What the exercise asks: Copy the entries that appear below in full, leaving out any picture among them.

Saved entries:
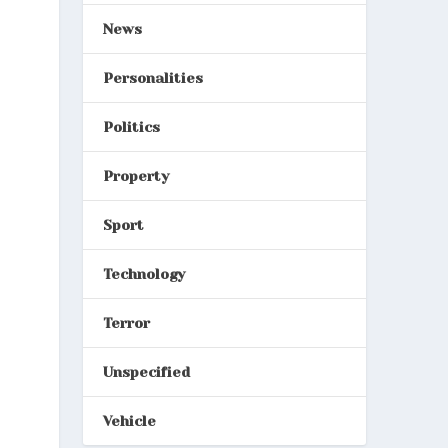
News
Personalities
Politics
Property
Sport
Technology
Terror
Unspecified
Vehicle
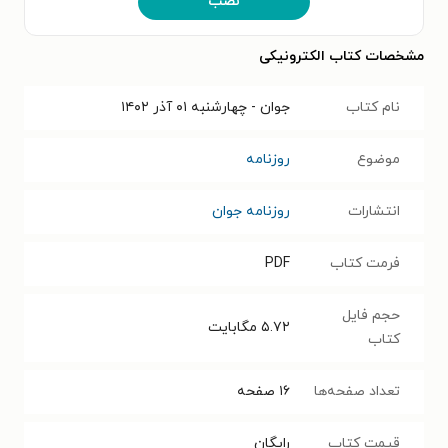
نصب
مشخصات کتاب الکترونیکی
نام کتاب
جوان - چهارشنبه ۰۱ آذر ۱۴۰۲
موضوع
روزنامه
انتشارات
روزنامه جوان
فرمت کتاب
PDF
حجم فایل
۵.۷۲
مگابایت
کتاب
تعداد صفحه‌ها
۱۶
صفحه
قیمت کتاب
رایگان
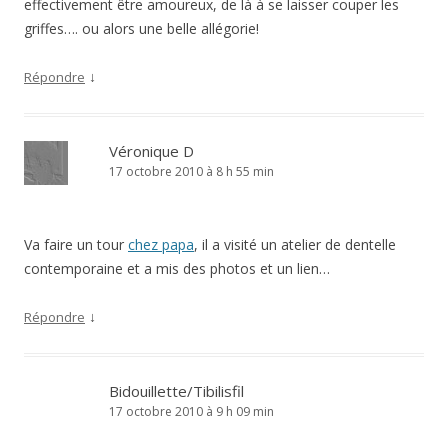
effectivement être amoureux, de là à se laisser couper les
griffes…. ou alors une belle allégorie!
↓
Répondre
Véronique D
17 octobre 2010 à 8 h 55 min
Va faire un tour
chez papa
, il a visité un atelier de dentelle
contemporaine et a mis des photos et un lien…
↓
Répondre
Bidouillette/Tibilisfil
17 octobre 2010 à 9 h 09 min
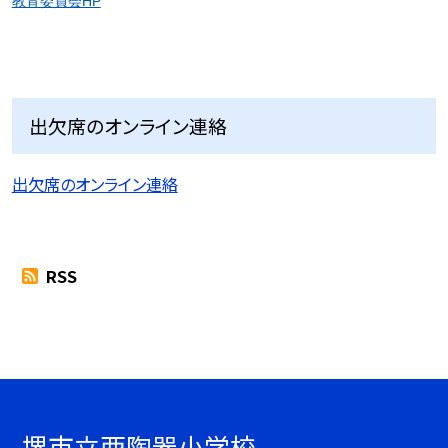
教育委員会HP
出欠席のオンライン連絡
出欠席のオンライン連絡
RSS
堺市立西陶器小学校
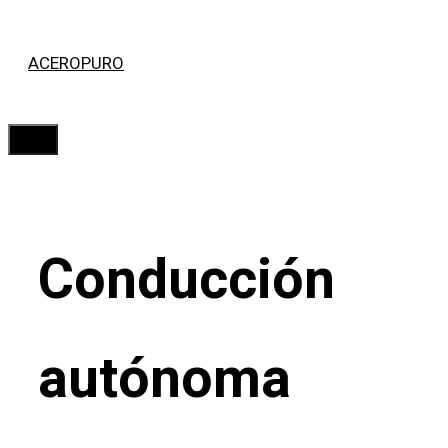
Saltar
ACEROPURO
al
contenido
Menú
Conducción
autónoma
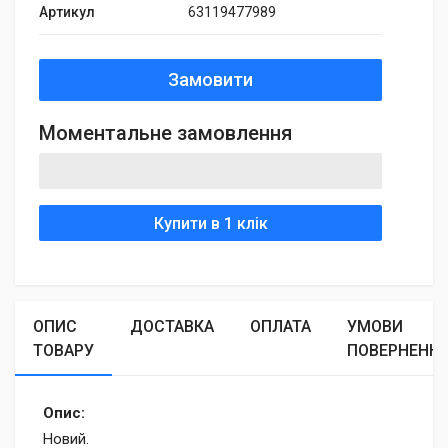
Артикул
63119477989
Замовити
Моментальне замовлення
Купити в 1 клік
ОПИС
ДОСТАВКА
ОПЛАТА
УМОВИ
ТОВАРУ
ПОВЕРНЕНН
Опис:
Новий.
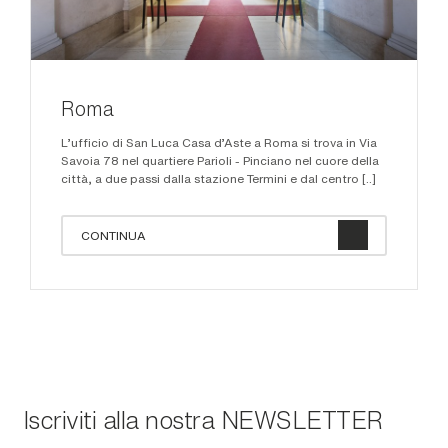
Roma
L'ufficio di San Luca Casa d’Aste a Roma si trova in Via
Savoia 78 nel quartiere Parioli - Pinciano nel cuore della
città, a due passi dalla stazione Termini e dal centro [..]
CONTINUA
Iscriviti alla nostra
NEWSLETTER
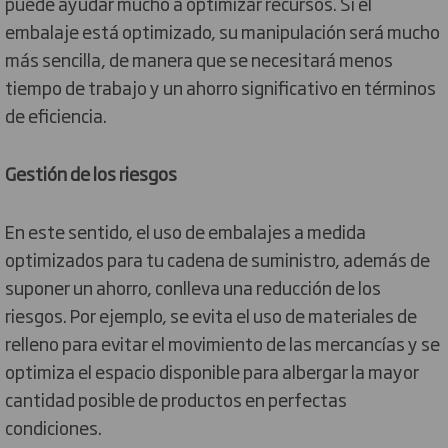
puede ayudar mucho a optimizar recursos. Si el
embalaje está optimizado, su manipulación será mucho
más sencilla, de manera que se necesitará menos
tiempo de trabajo y un ahorro significativo en términos
de eficiencia.
Gestión de los riesgos
En este sentido, el uso de embalajes a medida
optimizados para tu cadena de suministro, además de
suponer un ahorro, conlleva una reducción de los
riesgos. Por ejemplo, se evita el uso de materiales de
relleno para evitar el movimiento de las mercancías y se
optimiza el espacio disponible para albergar la mayor
cantidad posible de productos en perfectas
condiciones.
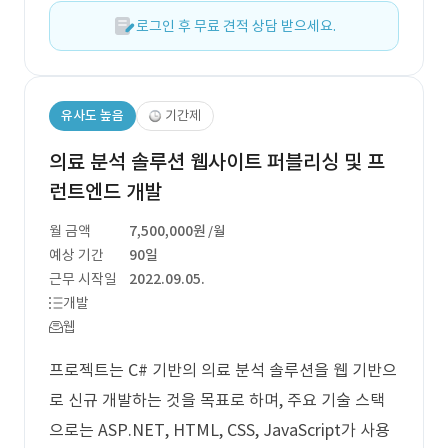
로그인 후 무료 견적 상담 받으세요.
유사도 높음
기간제
의료 분석 솔루션 웹사이트 퍼블리싱 및 프
런트엔드 개발
월 금액
7,500,000원
/월
예상 기간
90일
근무 시작일
2022.09.05.
개발
웹
프로젝트는 C# 기반의 의료 분석 솔루션을 웹 기반으
로 신규 개발하는 것을 목표로 하며, 주요 기술 스택
으로는 ASP.NET, HTML, CSS, JavaScript가 사용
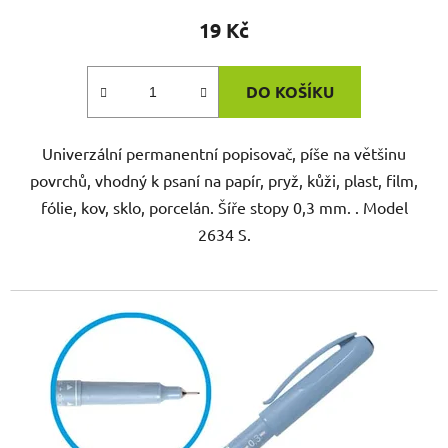
19 Kč
DO KOŠÍKU
Univerzální permanentní popisovač, píše na většinu
povrchů, vhodný k psaní na papír, pryž, kůži, plast, film,
fólie, kov, sklo, porcelán. Šíře stopy 0,3 mm. . Model
2634 S.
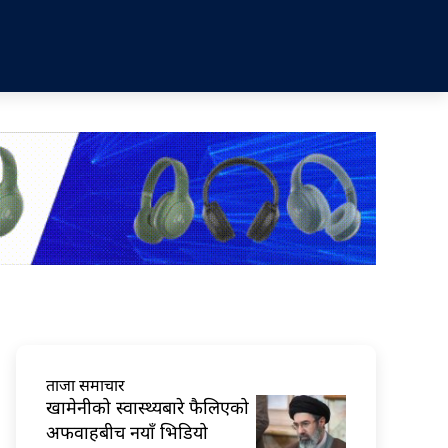
ताजा समाचार
खामेनीको स्वास्थ्यबारे फैलिएको
अफवाहबीच नयाँ भिडियो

Result:
News
Personalities
Politics
Property
Sport
Technology
Terror
Unspecified
Vehicle
نصب
مشخصات کتاب الکترونیکی
نام کتاب
جوان - چهارشنبه ۰۱ آذر ۱۴۰۲
موضوع
روزنامه
انتشارات
روزنامه جوان
فرمت کتاب
PDF
حجم فایل
۵.۷۲
مگابایت
کتاب
تعداد صفحه‌ها
۱۶
صفحه
قیمت کتاب
رایگان
effectivement être amoureux, de là à se laisser couper les
griffes…. ou alors une belle allégorie!
↓
Répondre
Véronique D
17 octobre 2010 à 8 h 55 min
Va faire un tour
chez papa
, il a visité un atelier de dentelle
contemporaine et a mis des photos et un lien…
↓
Répondre
Bidouillette/Tibilisfil
17 octobre 2010 à 9 h 09 min
教育委員会HP
出欠席のオンライン連絡
出欠席のオンライン連絡
RSS
堺市立西陶器小学校
Saltar
ACEROPURO
al
contenido
Menú
Conducción
autónoma
Артикул
63119477989
Замовити
Моментальне замовлення
Купити в 1 клік
ОПИС
ДОСТАВКА
ОПЛАТА
УМОВИ
ТОВАРУ
ПОВЕРНЕНН
Опис:
Новий.
Roma
L'ufficio di San Luca Casa d’Aste a Roma si trova in Via
Savoia 78 nel quartiere Parioli - Pinciano nel cuore della
città, a due passi dalla stazione Termini e dal centro [..]
CONTINUA
Iscriviti alla nostra
NEWSLETTER
puede ayudar mucho a optimizar recursos. Si el
embalaje está optimizado, su manipulación será mucho
más sencilla, de manera que se necesitará menos
tiempo de trabajo y un ahorro significativo en términos
de eficiencia.
Gestión de los riesgos
En este sentido, el uso de embalajes a medida
optimizados para tu cadena de suministro, además de
suponer un ahorro, conlleva una reducción de los
riesgos. Por ejemplo, se evita el uso de materiales de
relleno para evitar el movimiento de las mercancías y se
optimiza el espacio disponible para albergar la mayor
cantidad posible de productos en perfectas
condiciones.
로그인 후 무료 견적 상담 받으세요.
유사도 높음
기간제
의료 분석 솔루션 웹사이트 퍼블리싱 및 프
런트엔드 개발
월 금액
7,500,000원
/월
예상 기간
90일
근무 시작일
2022.09.05.
개발
웹
프로젝트는 C# 기반의 의료 분석 솔루션을 웹 기반으
로 신규 개발하는 것을 목표로 하며, 주요 기술 스택
으로는 ASP.NET, HTML, CSS, JavaScript가 사용
19 Kč
DO KOŠÍKU
Univerzální permanentní popisovač, píše na většinu
povrchů, vhodný k psaní na papír, pryž, kůži, plast, film,
fólie, kov, sklo, porcelán. Šíře stopy 0,3 mm. . Model
2634 S.
ताजा समाचार
खामेनीको स्वास्थ्यबारे फैलिएको
अफवाहबीच नयाँ भिडियो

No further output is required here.